How Hostney handles this#

Registering a custom post type is WordPress-side work, but the code route means editing PHP, and that is where the hosting environment matters.

Every Hostney site runs in its own isolated container, so a syntax error in a CPT plugin – a missing brace, a stray semicolon – affects only the site you are editing, never a neighbor. You can reach the files three ways: SSH/SFTP, FTPS, or the built-in file manager. The file manager’s code editor flags PHP syntax errors before you save, which catches the most common cause of a white screen right when you would otherwise be debugging a blank page.

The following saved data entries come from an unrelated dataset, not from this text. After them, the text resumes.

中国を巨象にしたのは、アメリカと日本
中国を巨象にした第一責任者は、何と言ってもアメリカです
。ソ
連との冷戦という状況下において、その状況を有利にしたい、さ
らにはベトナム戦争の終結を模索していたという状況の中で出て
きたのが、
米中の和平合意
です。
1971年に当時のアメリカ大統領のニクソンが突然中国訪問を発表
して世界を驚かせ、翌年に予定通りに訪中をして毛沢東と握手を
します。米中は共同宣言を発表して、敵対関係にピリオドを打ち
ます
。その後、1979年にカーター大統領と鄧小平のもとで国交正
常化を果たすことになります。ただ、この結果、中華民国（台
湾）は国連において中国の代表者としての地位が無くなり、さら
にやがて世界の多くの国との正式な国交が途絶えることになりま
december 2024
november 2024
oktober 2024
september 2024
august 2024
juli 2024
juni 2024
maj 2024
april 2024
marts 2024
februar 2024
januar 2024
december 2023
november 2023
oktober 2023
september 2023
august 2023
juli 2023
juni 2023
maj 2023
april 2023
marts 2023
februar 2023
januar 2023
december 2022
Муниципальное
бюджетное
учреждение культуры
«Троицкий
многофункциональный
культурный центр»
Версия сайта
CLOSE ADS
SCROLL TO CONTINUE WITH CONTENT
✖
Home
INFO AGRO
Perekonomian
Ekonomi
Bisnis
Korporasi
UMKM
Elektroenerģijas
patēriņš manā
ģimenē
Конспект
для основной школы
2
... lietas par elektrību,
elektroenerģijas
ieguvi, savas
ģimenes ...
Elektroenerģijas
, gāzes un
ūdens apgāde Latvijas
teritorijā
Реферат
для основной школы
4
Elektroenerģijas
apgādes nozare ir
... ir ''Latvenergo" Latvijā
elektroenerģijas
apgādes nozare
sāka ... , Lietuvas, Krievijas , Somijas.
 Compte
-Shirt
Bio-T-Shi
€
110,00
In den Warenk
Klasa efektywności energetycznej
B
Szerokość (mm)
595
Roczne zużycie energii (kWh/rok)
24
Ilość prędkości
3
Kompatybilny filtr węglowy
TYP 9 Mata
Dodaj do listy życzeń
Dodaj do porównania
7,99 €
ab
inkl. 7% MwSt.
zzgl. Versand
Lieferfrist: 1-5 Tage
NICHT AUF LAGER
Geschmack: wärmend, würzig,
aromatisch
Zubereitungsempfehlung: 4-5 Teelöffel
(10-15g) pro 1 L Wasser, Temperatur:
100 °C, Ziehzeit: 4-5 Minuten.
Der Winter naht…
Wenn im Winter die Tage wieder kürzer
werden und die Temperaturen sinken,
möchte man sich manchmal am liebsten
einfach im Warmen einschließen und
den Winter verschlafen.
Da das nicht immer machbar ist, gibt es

Because the PHP environment is kept current, register_post_type() and register_taxonomy() behave exactly as the current WordPress documentation describes, including the show_in_rest block editor integration. And since each account is fully isolated, dropping a small CPT plugin into wp-content/plugins/ to test a new content type is genuinely safe to do on a live site – a botched registration cannot reach anything beyond that one install.

Summary#

A custom post type gives content like portfolios, products, or events its own home in WordPress – its own admin menu, editor, archive, and URL space – instead of forcing everything into Posts and Pages. Create one with the Custom Post Type UI plugin if you do not write code, or with register_post_type() hooked to init if you do. Put the code in a small plugin, not the theme, so the content type survives a theme switch. Set public , has_archive , supports , and show_in_rest deliberately, pair the type with a custom taxonomy when it needs its own grouping, and – the step everyone forgets – visit Settings > Permalinks and click Save once so the new URLs resolve instead of 404ing.